-
Notifications
You must be signed in to change notification settings - Fork 1
Description
The ../corpora/.../plays/{playname}
endpoint (and maybe others) include information on the segments that are taken into account when generating network edges based on co-occurences of characters.
see https://dracor.org/api/v1/corpora/rus/plays/gogol-revizor for example:
"segments" : [ {
"type" : "scene",
"title" : "Действие первое | Явление I",
"speakers" : [ "gorodnichij", "ammos_fedorovich_ljapkin_tjapkin", "artemij_filippovich_zemljanika", "luka_lukich", "lekar" ],
"number" : 1
}, {
"type" : "scene",
"title" : "Действие первое | Явление II",
"speakers" : [ "pochtmejster", "gorodnichij", "ammos_fedorovich_ljapkin_tjapkin" ],
"number" : 2
}
Segments are extracted by the util function dutil:get-segments($play)
and then transformed into the API output (provided by dutil:get-play-info($corpusname, $playname)
)
let $segments := array {
for $segment at $pos in dutil:get-segments($tei)
let $heads :=
$segment/(ancestor::tei:div/tei:head,tei:head)

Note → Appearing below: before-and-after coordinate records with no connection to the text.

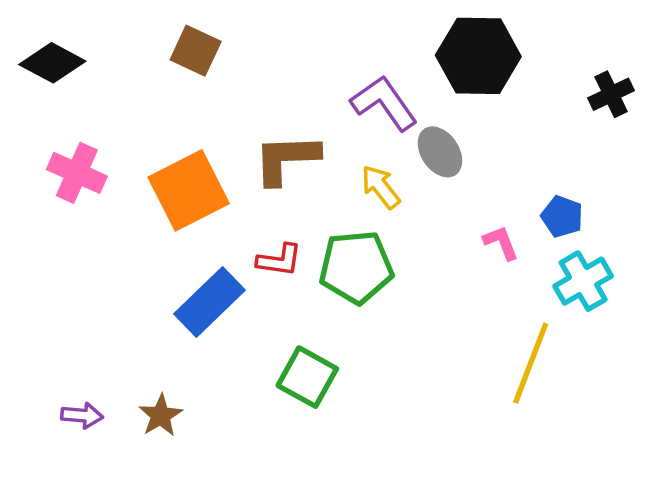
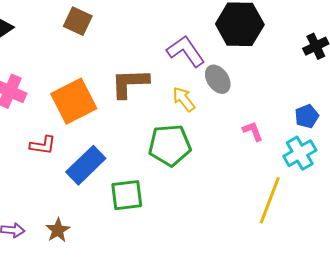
blue pentagon: (562, 216) -> (307, 116), moved, turned 30
red L-shape: (279, 260) -> (43, 145), moved
green square: (307, 377) -> (127, 195), moved, turned -36

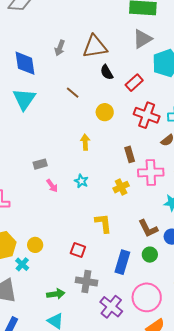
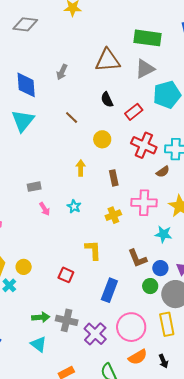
brown triangle: (95, 47) -> (108, 60), moved
brown rectangle: (130, 154) -> (114, 178), moved
green circle: (150, 255) -> (150, 286), moved
gray cross: (86, 281) -> (67, 320), moved

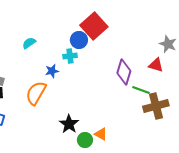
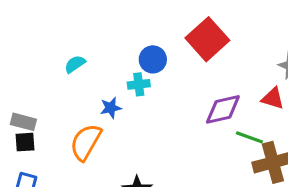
red square: (94, 26) -> (207, 39), moved
purple diamond: (124, 72) -> (223, 109), turned 60

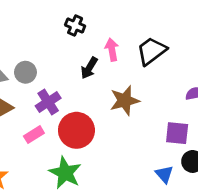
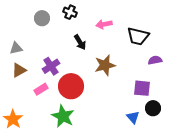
pink arrow: (112, 50) -> (104, 24), moved, turned -91
black trapezoid: (152, 51) -> (138, 36), moved, turned -130
black arrow: (89, 68) -> (80, 42), turned -63
gray circle: (25, 72) -> (42, 18), moved

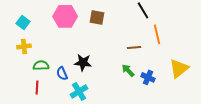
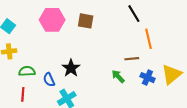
brown line: (134, 47) -> (132, 59), moved
black star: (83, 62) -> (71, 68), turned 30
blue cross: (148, 77) -> (147, 78), moved

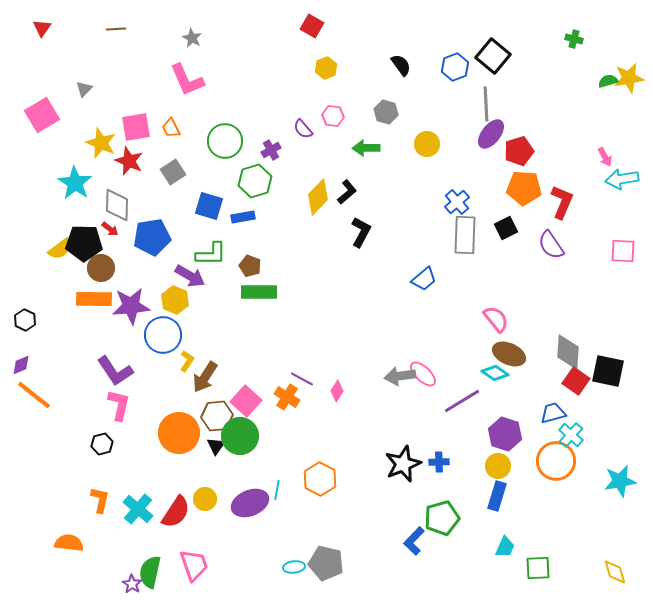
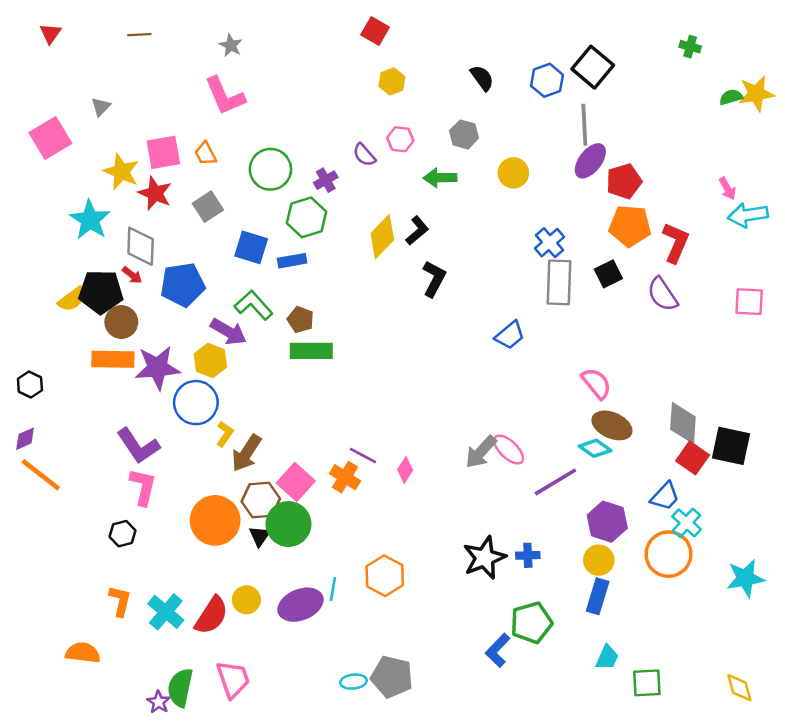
green L-shape: (211, 254) -> (254, 305), turned -132
gray arrow: (400, 376) -> (481, 452), turned -40
blue trapezoid: (553, 413) -> (665, 496), turned 148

! functx:remove-elements-deep(., ('*:note'))
! normalize-space(.)
let $speakers := dutil:distinct-speakers($segment)
return map:merge((
map {
"type": $segment/@type/string(),
"number": $pos
},
if(count($heads)) then
map {"title": string-join($heads, ' | ')}
else (),
if(count($speakers)) then map:entry(
"speakers",
array { for $sp in $speakers return $sp }
) else ()
))
}
Could we add an additional identifier to the segment that would be the xPath of the TEI element <div>
?
I would like to use these identifier to "connect" the segment to the citable unit returned by the DTS endopoints (the $ref
identifiers are based on the element's xPath addresses)
The proposed segment object could look as such:
{
"type" : "scene",
"title" : "Действие первое | Явление II",
"speakers" : [ "pochtmejster", "gorodnichij", "ammos_fedorovich_ljapkin_tjapkin" ],
"number" : 2,
"xpath" : "/TEI[1]/text[1]/body[1]/div[1]/div[2]"
}
There is a xQuery function path()
that returns this xPath, so adding this is not much effort, I tested it in the rdf generation, see
<xpath>{path($seg) => replace("Q\{http://www.tei-c.org/ns/1.0\}", "")}</xpath>
(I am removing the TEI namespace), $segments
is coming from dutil:get-segments()
let $segments-transformed := <segments>
{
for $seg in $segments
return
<sgm>
<xpath>{path($seg) => replace("Q\{http://www.tei-c.org/ns/1.0\}", "")}</xpath>
{
for $id in dutil:distinct-speakers($seg)
return <spkr>{$id}</spkr>
}
</sgm>
}
</segments>
Adding this identifier would allow users to retrieve the TEI representation of the segment, even if they are not relying on DTS.